Pearce rejoined the other officers in front of Manouloules's house, where Hicks was “still pacing back and forth” across the street. (Doc. No. 92, PageID# 722, ¶ 15.) As Absher left for work, she drove up to the officers and saw Hicks “sitting on the curb[,]” wearing “[a] gray hoodie and black pants.” (Doc. No. 92-4, PageID# 738.) Absher stated that it was the “same gray hoodie and black pants that [she] had seen the person wearing earlier[.]” (Id.) Pearce and Riley state that Absher was “100% certain” that Hicks was the person she had seen tampering with the mailboxes. (Doc. Nos. 93, 101.) Pearce then spoke to Manoloules and the other mailbox owners, and all stated they wanted to press charges against the tamperer. (Doc. No. 90, PageID# 692, ¶ 13.)

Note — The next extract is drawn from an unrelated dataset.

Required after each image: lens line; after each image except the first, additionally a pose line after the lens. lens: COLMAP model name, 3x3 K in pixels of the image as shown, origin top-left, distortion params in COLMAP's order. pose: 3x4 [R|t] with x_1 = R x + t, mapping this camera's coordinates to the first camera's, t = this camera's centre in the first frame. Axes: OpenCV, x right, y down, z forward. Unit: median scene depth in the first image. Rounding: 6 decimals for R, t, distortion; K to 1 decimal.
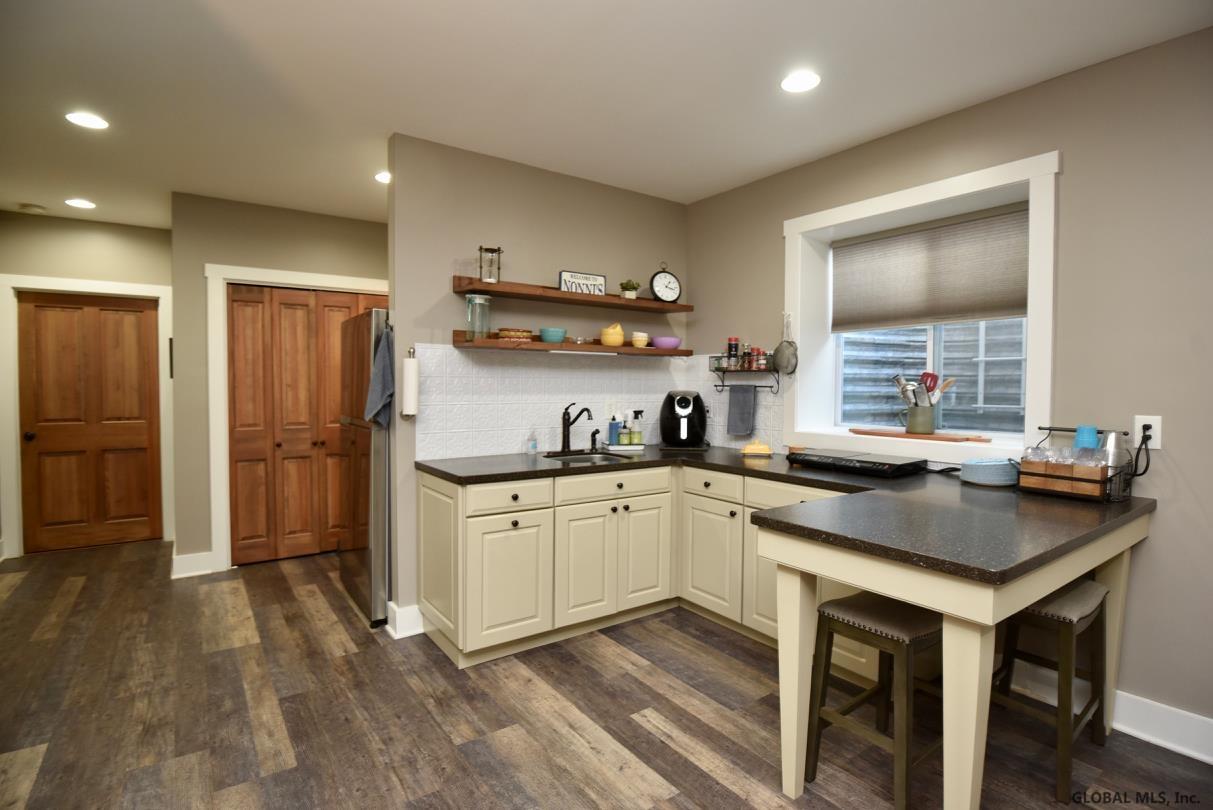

Hicks states that, while he was standing outside his house watching the officers, he saw his neighbor also standing outside and decided to “go talk to her and have her clear [his] name [because] she would [have known] [that] [Hicks]” was not involved in the mailbox tampering. (Doc. No. 86-1, PageID# 503.) Hicks states that, before he could do so, “[Pearce] told [him] to freeze[,] so [he] stood still and then she told [him] he was under arrest.” (Id.) Pearce states that she “called out for [Hicks]” to come talk to her, but Hicks responded that he wouldn't talk to her without an attorney present.